>>>

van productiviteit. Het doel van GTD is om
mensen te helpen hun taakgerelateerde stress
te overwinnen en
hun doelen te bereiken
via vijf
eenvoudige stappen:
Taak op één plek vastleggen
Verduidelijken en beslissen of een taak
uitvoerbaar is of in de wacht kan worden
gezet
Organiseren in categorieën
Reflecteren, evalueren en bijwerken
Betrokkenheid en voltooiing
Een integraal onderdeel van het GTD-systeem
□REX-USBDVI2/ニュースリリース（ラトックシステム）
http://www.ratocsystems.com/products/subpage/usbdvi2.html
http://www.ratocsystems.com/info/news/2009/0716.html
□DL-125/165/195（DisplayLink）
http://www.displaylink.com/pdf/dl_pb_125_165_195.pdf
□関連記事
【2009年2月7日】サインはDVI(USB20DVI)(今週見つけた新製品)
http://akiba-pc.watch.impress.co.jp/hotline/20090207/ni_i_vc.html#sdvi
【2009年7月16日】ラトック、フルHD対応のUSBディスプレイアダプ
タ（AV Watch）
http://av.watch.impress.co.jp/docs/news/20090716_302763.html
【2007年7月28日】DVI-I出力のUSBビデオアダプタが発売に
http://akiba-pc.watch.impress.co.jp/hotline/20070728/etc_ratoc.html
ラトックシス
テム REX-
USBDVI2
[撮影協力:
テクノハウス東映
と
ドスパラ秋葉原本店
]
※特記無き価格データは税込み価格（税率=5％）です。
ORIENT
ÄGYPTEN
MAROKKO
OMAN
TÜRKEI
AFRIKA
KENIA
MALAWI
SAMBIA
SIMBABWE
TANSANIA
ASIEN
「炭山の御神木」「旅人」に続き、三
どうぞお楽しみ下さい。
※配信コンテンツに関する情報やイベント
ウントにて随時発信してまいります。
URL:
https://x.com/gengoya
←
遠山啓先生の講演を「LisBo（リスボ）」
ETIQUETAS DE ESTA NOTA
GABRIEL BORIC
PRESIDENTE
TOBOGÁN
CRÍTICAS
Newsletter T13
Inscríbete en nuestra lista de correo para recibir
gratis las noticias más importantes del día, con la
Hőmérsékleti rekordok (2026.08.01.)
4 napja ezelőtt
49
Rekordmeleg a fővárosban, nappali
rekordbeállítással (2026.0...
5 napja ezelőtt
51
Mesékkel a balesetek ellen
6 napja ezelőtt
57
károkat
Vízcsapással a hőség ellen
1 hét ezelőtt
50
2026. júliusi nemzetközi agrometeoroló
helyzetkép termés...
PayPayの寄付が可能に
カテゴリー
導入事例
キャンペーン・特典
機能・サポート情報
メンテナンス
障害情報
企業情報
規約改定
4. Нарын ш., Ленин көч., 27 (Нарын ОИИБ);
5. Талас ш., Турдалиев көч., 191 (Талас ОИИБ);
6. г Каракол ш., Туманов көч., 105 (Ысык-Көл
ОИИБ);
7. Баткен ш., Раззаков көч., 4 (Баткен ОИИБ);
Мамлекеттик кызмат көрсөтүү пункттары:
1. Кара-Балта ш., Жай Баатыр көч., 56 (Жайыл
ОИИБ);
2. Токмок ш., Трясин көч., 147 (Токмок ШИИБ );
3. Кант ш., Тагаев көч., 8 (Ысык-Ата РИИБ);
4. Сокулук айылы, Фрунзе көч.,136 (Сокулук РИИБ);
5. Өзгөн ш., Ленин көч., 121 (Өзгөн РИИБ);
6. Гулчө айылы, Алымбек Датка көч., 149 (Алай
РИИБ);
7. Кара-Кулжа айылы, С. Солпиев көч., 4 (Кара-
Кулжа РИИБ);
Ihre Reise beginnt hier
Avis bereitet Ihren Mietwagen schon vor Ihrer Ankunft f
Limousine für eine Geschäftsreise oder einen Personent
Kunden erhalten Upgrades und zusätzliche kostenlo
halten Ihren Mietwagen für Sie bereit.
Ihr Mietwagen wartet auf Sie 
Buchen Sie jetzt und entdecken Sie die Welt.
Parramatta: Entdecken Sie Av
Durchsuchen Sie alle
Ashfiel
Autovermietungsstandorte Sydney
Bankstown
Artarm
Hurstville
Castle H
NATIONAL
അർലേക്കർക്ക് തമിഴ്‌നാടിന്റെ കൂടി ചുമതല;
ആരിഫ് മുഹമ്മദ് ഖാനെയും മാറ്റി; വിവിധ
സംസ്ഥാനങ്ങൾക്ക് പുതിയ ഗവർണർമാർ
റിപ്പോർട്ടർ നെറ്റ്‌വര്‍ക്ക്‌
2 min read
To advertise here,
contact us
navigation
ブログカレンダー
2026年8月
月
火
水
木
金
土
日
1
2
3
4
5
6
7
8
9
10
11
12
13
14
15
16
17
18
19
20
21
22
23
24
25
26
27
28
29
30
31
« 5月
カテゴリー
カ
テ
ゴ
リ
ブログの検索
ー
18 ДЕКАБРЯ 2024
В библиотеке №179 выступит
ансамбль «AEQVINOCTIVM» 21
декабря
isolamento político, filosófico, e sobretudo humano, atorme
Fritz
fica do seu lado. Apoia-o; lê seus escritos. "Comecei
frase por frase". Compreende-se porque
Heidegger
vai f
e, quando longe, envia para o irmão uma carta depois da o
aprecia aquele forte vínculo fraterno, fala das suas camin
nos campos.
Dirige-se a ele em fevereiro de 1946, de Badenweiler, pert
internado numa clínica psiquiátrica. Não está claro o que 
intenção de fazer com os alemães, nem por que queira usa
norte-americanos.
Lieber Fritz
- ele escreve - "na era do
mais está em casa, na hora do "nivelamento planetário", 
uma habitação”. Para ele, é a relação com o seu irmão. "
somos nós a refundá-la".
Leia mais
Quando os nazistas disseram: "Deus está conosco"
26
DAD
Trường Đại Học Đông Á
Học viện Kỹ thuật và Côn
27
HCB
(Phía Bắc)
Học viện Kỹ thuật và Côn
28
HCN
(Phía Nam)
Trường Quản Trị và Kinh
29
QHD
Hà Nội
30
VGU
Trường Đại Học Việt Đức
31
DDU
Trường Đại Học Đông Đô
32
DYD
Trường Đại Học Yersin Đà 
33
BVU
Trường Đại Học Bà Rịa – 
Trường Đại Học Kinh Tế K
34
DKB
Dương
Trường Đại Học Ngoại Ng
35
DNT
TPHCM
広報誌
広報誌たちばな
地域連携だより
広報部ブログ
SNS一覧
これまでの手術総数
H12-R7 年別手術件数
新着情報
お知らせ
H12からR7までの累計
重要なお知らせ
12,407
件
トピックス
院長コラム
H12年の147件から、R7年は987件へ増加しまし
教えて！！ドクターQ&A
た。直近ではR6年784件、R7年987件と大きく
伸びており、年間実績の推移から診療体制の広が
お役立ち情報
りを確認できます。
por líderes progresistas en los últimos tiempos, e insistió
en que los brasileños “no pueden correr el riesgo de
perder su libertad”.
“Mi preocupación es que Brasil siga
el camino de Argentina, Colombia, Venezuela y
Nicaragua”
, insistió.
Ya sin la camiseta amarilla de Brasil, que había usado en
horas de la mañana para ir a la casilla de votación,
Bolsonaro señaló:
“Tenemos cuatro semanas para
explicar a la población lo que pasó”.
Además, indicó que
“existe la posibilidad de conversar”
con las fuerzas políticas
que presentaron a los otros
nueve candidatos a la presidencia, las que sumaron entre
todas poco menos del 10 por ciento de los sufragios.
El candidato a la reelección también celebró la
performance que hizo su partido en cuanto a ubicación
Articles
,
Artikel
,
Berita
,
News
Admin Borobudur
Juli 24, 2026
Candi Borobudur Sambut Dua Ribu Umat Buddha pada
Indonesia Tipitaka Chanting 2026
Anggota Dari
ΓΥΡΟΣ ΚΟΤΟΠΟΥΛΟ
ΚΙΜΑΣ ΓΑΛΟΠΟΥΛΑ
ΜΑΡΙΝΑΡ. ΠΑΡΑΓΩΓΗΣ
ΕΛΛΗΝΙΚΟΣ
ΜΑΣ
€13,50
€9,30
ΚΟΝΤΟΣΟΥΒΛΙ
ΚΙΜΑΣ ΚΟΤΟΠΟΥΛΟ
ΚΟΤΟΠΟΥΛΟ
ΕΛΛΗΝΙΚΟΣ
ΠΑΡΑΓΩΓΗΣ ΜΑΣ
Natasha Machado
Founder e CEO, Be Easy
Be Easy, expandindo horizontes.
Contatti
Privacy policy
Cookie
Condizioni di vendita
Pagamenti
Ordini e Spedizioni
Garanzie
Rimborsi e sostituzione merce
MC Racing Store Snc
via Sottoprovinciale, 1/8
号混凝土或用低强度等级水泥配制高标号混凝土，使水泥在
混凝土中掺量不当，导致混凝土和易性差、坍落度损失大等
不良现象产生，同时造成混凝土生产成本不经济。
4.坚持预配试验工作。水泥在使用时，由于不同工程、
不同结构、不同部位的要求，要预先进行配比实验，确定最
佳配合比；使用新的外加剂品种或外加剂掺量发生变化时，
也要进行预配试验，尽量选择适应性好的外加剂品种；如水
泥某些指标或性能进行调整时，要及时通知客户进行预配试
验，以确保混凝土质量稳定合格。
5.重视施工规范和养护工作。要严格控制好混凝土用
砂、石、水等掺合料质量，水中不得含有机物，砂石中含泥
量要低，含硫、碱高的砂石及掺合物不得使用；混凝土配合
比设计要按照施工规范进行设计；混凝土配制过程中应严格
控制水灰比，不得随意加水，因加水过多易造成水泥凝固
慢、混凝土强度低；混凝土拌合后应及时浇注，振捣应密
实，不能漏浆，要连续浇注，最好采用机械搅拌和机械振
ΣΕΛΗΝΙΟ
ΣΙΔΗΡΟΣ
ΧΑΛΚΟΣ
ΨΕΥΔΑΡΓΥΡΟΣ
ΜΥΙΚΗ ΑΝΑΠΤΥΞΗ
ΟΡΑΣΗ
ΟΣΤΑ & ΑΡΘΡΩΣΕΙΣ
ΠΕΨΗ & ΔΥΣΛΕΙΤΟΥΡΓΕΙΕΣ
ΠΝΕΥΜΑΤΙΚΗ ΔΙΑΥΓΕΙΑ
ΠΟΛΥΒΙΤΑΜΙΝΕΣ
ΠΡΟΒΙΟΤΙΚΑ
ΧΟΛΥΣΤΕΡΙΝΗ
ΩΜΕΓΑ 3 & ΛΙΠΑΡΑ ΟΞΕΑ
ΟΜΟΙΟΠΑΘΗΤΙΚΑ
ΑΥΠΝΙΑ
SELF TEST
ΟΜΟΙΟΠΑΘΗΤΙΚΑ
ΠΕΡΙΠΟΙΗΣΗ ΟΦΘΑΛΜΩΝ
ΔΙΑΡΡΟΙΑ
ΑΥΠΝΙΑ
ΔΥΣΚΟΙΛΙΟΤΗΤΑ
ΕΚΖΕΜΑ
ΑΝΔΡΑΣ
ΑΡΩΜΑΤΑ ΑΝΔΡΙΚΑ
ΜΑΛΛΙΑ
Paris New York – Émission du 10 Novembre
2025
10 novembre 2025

<<<

▸ **Assignment**
Would you show each line of the listing above that has the string "Trường"?

▸ **Result of the exercise**
Trường Đại Học Đông Á
Trường Quản Trị và Kinh
Trường Đại Học Việt Đức
Trường Đại Học Đông Đô
Trường Đại Học Yersin Đà 
Trường Đại Học Bà Rịa – 
Trường Đại Học Kinh Tế K
Trường Đại Học Ngoại Ng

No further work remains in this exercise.